8.33 A Royal Affair. An English woman goes off to Denmark to marry the king, a distance cousin. Trapped in a loveless marriage to an obviously mad king, she embarks in an affair with her husband’s personal physician.
8.33 The Avengers. Probably the best action movie this year. Trumps Christopher Nolan’s The Dark Knight Rises in terms of pure entertainment.
11.5 Moonrise Kingdom. A giddy puppy romance between adolescents and the hilarious attempts of the boy’s fellow scouts and the girl’s parents to rescue them when they elope into the wilderness.
11.5 Argo. This is probably Ben Affleck’s weakest after Gone Baby Gone and The Town. That does not mean it’s bad. It is quite good. I just have the feeling the film is a rehash of some other movie I’ve seen.
Here is the list of my favorite Filipino films this year. Please click on the title for a link to the trailers.
1.33 Aparisyon. The trailer got me. And the movie didn’t disappoint about nuns cloistered in a convent in the middle of the forest as political unrest goes on outside. Terrific acting from all cast.
1.33 Give Up Tomorrow. This is about the celebrated trial in the late 90s about the rape and murder of two siblings by members of powerful Cebu clans. The documentary focuses on Paco Larranaga and his insistence of his innocence. This film makes you a believer of Paco and aghast of the state of the Philippine Justice System.
1.33 Ang Nawawala. A guy in his late teens returns from the USA for the holidays. He refuses to speaks since his twin died in an accident when they were still young. It is a coming-of-age sort of film with terrific performances from Dominic Roco and Annicka Dolonius.
4.50 Kalayaan. A Filipino soldier mans a deserted island in the hotly-contested Spratlys Island in the far south. There is not much dialogue in the film but it is still captivating and beautifully photographed.
4.50 Sta Niña. A man accidentally uncovers his daughter’s coffin many years after her death and unravels past hurts and broken hearts that has not fully-healed. Watch out for Irma Adlawan where she out-acts Coco Martin, Alessandra de Rossi, and Anita Linda in one terrific sequence.

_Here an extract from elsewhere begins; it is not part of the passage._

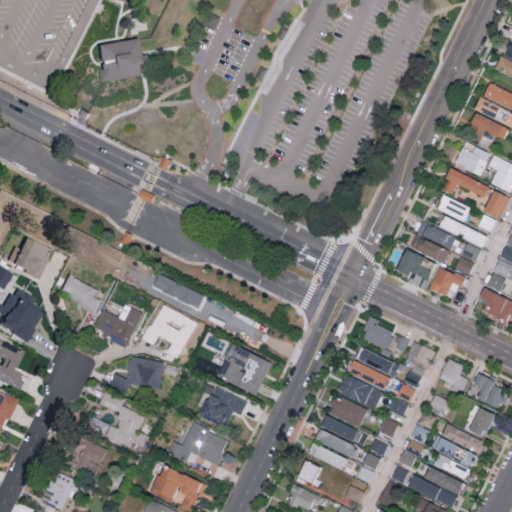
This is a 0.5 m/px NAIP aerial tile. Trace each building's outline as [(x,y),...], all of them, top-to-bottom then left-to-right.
[(98,47),(104,81),(141,75),(140,68),(145,67),(143,56),(138,57),(135,41),(98,47)] [(503,53),(511,57),(511,43),(509,42),(503,53)] [(494,65),(511,73),(511,60),(499,55),(494,65)] [(511,90),(489,80),(483,92),(511,105),(511,90)] [(473,109),(511,124),(511,109),(478,97),(473,109)] [(84,126),(91,114),(87,111),(82,108),(75,120),(84,126)] [(508,125),(475,111),(465,133),(479,139),(483,130),(502,138),(508,125)] [(455,163),(481,173),(490,151),(464,140),(455,163)] [(162,157),(169,160),(165,170),(158,166),(162,157)] [(489,185),(450,167),(440,188),(452,193),(457,183),(484,195),(489,185)] [(483,208),(500,217),(510,196),(493,188),(483,208)] [(141,189),(137,196),(150,203),(154,196),(141,189)] [(471,206),(442,193),(436,207),(465,220),(471,206)] [(467,237),(471,226),(443,214),(439,225),(467,237)] [(450,247),(456,236),(422,220),(417,231),(450,247)] [(125,232),(132,235),(128,245),(120,242),(125,232)] [(410,245),(444,261),(449,250),(415,233),(410,245)] [(37,278),(47,258),(42,255),(45,248),(22,237),(9,265),(37,278)] [(500,255),(511,260),(511,246),(505,244),(500,255)] [(396,269),(408,274),(409,271),(427,278),(430,269),(419,264),(423,255),(404,248),(396,269)] [(455,267),(469,273),(474,261),(460,255),(455,267)] [(494,269),(508,274),(511,263),(511,262),(498,258),(494,269)] [(465,276),(438,265),(429,288),(446,295),(452,281),(462,285),(465,276)] [(487,283),(501,289),(505,276),(491,271),(487,283)] [(99,298),(94,296),(97,287),(66,274),(58,294),(95,309),(99,298)] [(152,288),(198,305),(203,291),(157,275),(152,288)] [(33,298),(11,286),(0,306),(0,314),(2,315),(0,318),(0,325),(26,339),(41,311),(29,305),(33,298)] [(509,321),(511,310),(511,298),(482,287),(479,296),(485,299),(481,311),(509,321)] [(197,321),(162,302),(143,338),(153,344),(158,335),(171,342),(167,350),(178,356),(197,321)] [(141,312),(123,304),(118,316),(102,308),(94,326),(103,330),(101,335),(126,346),(141,312)] [(377,324),(378,318),(369,315),(361,338),(388,347),(394,330),(377,324)] [(22,348),(0,338),(0,380),(16,388),(22,374),(13,370),(22,348)] [(428,367),(435,349),(413,340),(406,359),(428,367)] [(257,393),(270,359),(229,343),(216,377),(257,393)] [(399,363),(360,346),(354,359),(394,375),(399,363)] [(159,388),(162,360),(128,356),(126,375),(111,373),(110,389),(126,391),(127,384),(159,388)] [(464,364),(448,357),(439,377),(452,383),(450,388),(461,394),(468,378),(459,374),(464,364)] [(347,374),(386,386),(390,373),(352,361),(347,374)] [(477,397),(500,407),(507,389),(493,383),(495,379),(477,372),(473,382),(481,386),(477,397)] [(374,408),(382,390),(345,373),(337,390),(374,408)] [(410,400),(415,388),(402,382),(397,394),(410,400)] [(232,410),(241,414),(247,399),(212,385),(200,415),(226,425),(232,410)] [(145,415),(121,404),(123,398),(105,390),(99,402),(121,412),(115,426),(91,415),(86,427),(130,447),(133,441),(143,446),(148,434),(139,430),(145,415)] [(427,407),(443,417),(452,402),(435,392),(427,407)] [(0,425),(12,399),(0,393),(0,425)] [(327,414),(360,425),(366,407),(334,395),(327,414)] [(402,415),(408,402),(395,396),(389,409),(402,415)] [(483,435),(493,412),(478,406),(468,429),(483,435)] [(435,415),(422,410),(417,422),(430,427),(435,415)] [(320,425),(352,440),(357,429),(325,414),(320,425)] [(379,430),(392,436),(398,422),(385,417),(379,430)] [(228,437),(191,422),(183,444),(172,439),(167,454),(186,461),(190,451),(218,463),(228,437)] [(429,429),(416,423),(410,435),(424,442),(429,429)] [(440,436),(482,452),(486,440),(445,424),(440,436)] [(358,446),(318,429),(313,440),(353,457),(358,446)] [(90,459),(99,463),(107,449),(76,433),(61,461),(83,473),(90,459)] [(471,466),(477,453),(438,436),(432,449),(471,466)] [(387,443),(374,437),(369,449),(383,454),(387,443)] [(419,456),(424,443),(409,437),(400,461),(411,465),(416,454),(419,456)] [(307,454),(342,467),(346,455),(311,442),(307,454)] [(362,461),(374,468),(380,458),(368,451),(362,461)] [(440,466),(465,478),(470,468),(445,456),(440,466)] [(322,466),(303,459),(297,477),(316,484),(322,466)] [(206,483),(162,464),(150,492),(171,501),(176,489),(186,493),(180,506),(189,510),(196,494),(201,496),(206,483)] [(424,477),(458,494),(464,482),(429,465),(424,477)] [(406,485),(451,507),(457,495),(412,473),(406,485)] [(312,501),(319,504),(322,495),(293,484),(286,501),(308,510),(312,501)] [(358,502),(363,491),(350,484),(344,495),(358,502)] [(420,511),(445,511),(447,509),(414,493),(409,503),(422,509),(420,511)] [(141,511),(180,511),(148,498),(141,511)]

6.25 Batang Westside. A five-hour epic about a Filipino man shot in the streets of New Jersey and the investigation that follows. Metaphors and symbolisms are everywhere in this film by Lav Diaz. I think Diaz’s Melancholia was a more powerful film than this one. But then that’s just me.

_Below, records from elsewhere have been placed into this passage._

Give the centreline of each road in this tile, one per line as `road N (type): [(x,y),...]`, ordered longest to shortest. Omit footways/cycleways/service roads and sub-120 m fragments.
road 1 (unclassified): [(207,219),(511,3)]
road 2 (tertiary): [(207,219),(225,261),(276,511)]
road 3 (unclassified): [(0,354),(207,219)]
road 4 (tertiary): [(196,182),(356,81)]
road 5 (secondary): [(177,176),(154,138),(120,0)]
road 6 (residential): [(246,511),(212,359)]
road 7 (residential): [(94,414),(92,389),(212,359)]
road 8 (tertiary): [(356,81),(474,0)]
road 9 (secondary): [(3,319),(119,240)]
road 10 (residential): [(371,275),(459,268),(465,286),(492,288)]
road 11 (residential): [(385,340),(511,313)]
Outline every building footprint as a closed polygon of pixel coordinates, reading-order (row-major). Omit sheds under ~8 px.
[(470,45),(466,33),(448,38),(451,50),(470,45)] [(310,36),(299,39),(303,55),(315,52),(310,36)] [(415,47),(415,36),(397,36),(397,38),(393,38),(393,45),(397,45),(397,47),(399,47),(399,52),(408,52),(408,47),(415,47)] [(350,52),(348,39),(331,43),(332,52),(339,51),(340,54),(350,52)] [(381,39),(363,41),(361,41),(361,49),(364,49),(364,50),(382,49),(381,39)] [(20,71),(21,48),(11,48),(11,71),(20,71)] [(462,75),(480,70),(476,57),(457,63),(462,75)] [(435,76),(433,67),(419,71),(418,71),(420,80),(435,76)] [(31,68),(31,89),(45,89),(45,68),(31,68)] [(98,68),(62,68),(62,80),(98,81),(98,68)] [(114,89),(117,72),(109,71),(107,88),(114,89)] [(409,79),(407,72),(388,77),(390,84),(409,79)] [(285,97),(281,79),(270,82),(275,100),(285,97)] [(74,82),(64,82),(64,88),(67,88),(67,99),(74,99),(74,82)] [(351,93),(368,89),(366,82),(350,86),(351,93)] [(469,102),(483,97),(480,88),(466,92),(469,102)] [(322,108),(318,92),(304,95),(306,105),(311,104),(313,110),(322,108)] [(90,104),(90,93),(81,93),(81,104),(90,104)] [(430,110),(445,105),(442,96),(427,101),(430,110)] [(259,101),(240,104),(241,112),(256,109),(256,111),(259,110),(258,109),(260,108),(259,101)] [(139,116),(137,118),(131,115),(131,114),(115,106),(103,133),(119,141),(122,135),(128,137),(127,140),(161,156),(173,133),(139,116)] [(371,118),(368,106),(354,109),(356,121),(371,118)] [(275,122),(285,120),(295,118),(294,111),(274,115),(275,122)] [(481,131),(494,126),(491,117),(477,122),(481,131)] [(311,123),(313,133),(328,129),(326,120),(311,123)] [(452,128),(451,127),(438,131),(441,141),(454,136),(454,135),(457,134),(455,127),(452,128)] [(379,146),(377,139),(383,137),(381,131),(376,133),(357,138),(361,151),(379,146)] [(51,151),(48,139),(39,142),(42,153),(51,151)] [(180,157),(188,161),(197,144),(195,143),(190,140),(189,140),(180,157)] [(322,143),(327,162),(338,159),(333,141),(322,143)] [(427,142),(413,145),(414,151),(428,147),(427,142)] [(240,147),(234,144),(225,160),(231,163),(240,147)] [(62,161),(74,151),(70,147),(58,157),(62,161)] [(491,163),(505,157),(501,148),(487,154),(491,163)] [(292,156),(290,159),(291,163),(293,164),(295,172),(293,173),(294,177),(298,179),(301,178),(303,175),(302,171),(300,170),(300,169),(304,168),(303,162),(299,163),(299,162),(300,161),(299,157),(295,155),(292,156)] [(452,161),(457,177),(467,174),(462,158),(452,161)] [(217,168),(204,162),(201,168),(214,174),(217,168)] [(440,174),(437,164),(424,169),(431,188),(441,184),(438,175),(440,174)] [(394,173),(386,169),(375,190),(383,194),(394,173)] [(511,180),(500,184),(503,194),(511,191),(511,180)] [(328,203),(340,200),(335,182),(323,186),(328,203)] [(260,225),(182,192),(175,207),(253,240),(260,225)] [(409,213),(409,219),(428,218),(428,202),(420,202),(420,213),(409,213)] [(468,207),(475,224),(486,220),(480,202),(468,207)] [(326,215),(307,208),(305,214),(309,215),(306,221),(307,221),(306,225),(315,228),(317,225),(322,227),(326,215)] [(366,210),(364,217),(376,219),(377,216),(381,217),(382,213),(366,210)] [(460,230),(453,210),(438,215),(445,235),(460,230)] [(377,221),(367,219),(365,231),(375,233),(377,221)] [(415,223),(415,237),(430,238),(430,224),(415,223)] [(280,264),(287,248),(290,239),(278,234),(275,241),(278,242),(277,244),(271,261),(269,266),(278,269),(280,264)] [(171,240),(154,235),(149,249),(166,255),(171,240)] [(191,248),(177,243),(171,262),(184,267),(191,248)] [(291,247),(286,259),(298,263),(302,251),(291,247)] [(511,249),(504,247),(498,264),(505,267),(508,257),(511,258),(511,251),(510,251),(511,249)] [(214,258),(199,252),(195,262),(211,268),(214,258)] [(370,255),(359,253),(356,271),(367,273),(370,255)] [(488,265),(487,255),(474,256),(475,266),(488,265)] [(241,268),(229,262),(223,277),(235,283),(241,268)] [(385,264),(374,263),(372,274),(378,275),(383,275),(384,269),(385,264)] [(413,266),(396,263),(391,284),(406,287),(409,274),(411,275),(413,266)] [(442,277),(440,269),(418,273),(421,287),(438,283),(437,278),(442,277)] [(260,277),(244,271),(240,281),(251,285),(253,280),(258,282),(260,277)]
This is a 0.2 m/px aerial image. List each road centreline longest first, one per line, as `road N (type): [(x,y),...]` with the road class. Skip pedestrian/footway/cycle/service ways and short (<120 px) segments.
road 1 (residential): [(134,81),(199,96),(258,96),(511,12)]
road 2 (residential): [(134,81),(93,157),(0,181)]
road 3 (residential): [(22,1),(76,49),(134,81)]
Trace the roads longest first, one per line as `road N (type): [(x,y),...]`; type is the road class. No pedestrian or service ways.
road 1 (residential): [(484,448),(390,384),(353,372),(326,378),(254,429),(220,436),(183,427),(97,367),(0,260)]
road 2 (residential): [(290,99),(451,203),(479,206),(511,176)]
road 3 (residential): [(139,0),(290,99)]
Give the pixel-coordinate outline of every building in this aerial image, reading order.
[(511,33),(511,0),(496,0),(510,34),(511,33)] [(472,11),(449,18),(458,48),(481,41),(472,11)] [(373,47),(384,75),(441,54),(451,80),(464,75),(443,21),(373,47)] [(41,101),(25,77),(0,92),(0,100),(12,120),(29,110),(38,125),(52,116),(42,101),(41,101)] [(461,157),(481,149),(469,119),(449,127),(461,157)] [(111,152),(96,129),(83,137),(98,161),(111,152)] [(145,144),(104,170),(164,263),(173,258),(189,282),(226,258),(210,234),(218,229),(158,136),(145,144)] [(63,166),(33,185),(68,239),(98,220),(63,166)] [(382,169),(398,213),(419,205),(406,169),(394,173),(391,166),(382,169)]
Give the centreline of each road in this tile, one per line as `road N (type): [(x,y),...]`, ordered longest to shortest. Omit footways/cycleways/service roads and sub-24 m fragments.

6.25 I Do Bidoo Bidoo. A musical film featuring the songs of the Apo Hiking Society. Entertaining all throughout. You’ll get your money’s worth on one sequence: Ogie Alcasid and Euegene Domingo singing a Di Na Natuto/Kabilugan ng Buwan mashup.
6.25 Mamay Umeng. A story of an old man awaiting death. Beautifully photographed with scenes getting replayed, showing how in the twilight of one’s life it becomes routinary and slowly some of those who come after you forget that you exist.
6.25 Requieme. Loy Arcenas, in his second Cinemalaya entry after last year’s Nino, directs a black comedy about intertwining stories related to deaths. Good performances all-over particularly Anthony Falcon as the cross-dressing lost son of Shamaine Buencamino.
10.0 Rigodon. The best film about adultery in recent years. The long sequences peppered throughout the film is effective in pushing the suspense and dread particularly on the final act. Max Eigenmann is a standout.
11.0 Mater Dolorosa. A stoic Gina Alajar plays the matriarch of a family involved in jueteng and carnapping. Their business is attacked when a rival, the son of the newly-elected mayor, enters the picture. Talented veteran actors Phillip Salvador, Bembol Roco, Anita Linda, and Rosanna Roces play supporting roles.
12.0 Mga Mumunting Lihim. This is not a great film. But since I need to add one more to my list of 12, I chose this. The film might not be great but the acting is – particularly Janice de Belen and Agot Isidro. The performance can be over-the-top at times but it was still a hoot to watch.